Exercise directions -> Extract the full litigation services text, reproducing every word and character without change.

---- Text for analysis

Litigation Services

Settlement Vidoes

Since most cases settle, getting the most favorable settlement for your client is vital.  The following video is a plaintiff “attack video.”  All perfectly square, but quite intense. Obviously, this points out to the opposition the weakness of this witness.

On the other hand, in a defense case, a settlement video can be used to convince the Plaintiffs and/or their counsel that their case has a number of weak spots.  Oftentimes, plaintiffs get develop unreasonable expectations of what can be acheived in trail.

Kirkland v. Martin, Cause No. 2006-56213 (113th Dist. Ct., Harris County 2009). The jury awarded $150,000 against former State Representative Michael Martin in a legal malpractice case.  This is also an interesting study in body language and facial expression.

Michael Louis Minns does a brilliant job of putting the defendant on the spot in this settlement video.


Exhibit Boards:  The old standby in the Courtroom is still quite effective as, unlike with an electronics slide, it can be left up in the juror’s view to enhance their comprehension of your key case facts.  Also, a most affordable demonstrative that can often be used in opening statements in conjunction with electronic media, or all on its own. 

Animations in the courtroom have shown great efficacy, especially in cases of a technical nature.  Prices in this category have fallen about an order of magnitude since I started producing them in 1995 while at Litigation Science, Inc.  Naturally, evidentiary issues must be thoroughly understood before I commence on such work.

--------
---- Recorded information

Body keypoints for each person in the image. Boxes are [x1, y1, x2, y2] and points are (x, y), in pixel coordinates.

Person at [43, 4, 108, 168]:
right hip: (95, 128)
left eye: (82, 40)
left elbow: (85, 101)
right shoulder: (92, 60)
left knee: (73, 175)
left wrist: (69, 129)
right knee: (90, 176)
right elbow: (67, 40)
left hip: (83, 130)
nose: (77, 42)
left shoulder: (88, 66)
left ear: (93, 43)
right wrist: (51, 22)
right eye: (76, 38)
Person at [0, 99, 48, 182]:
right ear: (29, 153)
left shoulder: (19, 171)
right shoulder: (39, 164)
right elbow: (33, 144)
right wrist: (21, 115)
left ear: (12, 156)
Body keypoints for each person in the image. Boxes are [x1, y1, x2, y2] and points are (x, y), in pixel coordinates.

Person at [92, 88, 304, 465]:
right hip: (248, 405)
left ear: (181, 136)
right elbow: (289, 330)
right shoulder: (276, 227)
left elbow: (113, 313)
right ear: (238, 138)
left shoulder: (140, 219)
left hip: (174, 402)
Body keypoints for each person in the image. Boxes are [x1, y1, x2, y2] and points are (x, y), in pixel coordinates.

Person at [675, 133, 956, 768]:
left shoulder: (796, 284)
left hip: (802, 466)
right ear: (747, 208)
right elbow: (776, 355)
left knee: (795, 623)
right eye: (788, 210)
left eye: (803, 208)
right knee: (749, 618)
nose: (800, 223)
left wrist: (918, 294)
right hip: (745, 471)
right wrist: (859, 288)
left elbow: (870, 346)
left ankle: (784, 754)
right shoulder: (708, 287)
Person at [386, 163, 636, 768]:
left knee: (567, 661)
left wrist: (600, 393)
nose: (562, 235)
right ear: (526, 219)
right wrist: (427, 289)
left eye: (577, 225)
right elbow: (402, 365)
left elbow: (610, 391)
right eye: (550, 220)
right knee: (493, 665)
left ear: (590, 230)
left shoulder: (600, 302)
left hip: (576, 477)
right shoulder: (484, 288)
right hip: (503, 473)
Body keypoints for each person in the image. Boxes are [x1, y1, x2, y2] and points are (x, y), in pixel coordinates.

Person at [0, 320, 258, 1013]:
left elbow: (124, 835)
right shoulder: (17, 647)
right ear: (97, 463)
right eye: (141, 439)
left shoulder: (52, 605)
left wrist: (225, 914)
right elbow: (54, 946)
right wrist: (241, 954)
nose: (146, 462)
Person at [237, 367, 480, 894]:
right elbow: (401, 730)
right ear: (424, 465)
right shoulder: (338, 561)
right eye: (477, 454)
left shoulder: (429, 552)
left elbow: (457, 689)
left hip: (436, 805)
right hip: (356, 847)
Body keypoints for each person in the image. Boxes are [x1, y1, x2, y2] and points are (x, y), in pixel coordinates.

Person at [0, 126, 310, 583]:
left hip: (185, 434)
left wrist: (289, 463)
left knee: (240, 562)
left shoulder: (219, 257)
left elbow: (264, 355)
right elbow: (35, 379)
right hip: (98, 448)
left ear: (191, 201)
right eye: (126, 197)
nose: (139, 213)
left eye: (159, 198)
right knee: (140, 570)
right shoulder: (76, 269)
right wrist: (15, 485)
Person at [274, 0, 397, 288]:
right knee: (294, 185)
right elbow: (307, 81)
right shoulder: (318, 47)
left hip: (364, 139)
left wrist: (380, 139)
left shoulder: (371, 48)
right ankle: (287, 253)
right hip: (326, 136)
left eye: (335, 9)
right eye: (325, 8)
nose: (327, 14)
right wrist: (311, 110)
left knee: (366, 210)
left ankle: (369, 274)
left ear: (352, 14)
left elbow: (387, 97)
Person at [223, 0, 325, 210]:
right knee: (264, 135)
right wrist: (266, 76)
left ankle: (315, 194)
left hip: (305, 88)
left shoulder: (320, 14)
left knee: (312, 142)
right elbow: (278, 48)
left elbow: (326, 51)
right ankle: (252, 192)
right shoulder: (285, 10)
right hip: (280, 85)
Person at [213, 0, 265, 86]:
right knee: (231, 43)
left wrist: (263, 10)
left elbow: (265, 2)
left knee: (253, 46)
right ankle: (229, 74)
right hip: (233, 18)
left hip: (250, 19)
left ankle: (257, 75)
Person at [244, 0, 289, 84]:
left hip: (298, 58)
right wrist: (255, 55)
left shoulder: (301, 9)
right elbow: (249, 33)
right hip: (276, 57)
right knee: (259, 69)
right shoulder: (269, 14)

--------

Finished exercise ->
Litigation Services

Settlement Vidoes

Since most cases settle, getting the most favorable settlement for your client is vital.  The following video is a plaintiff “attack video.”  All perfectly square, but quite intense. Obviously, this points out to the opposition the weakness of this witness.

On the other hand, in a defense case, a settlement video can be used to convince the Plaintiffs and/or their counsel that their case has a number of weak spots.  Oftentimes, plaintiffs get develop unreasonable expectations of what can be acheived in trail.

Kirkland v. Martin, Cause No. 2006-56213 (113th Dist. Ct., Harris County 2009). The jury awarded $150,000 against former State Representative Michael Martin in a legal malpractice case.  This is also an interesting study in body language and facial expression.

Michael Louis Minns does a brilliant job of putting the defendant on the spot in this settlement video.


Exhibit Boards:  The old standby in the Courtroom is still quite effective as, unlike with an electronics slide, it can be left up in the juror’s view to enhance their comprehension of your key case facts.  Also, a most affordable demonstrative that can often be used in opening statements in conjunction with electronic media, or all on its own. 

Animations in the courtroom have shown great efficacy, especially in cases of a technical nature.  Prices in this category have fallen about an order of magnitude since I started producing them in 1995 while at Litigation Science, Inc.  Naturally, evidentiary issues must be thoroughly understood before I commence on such work.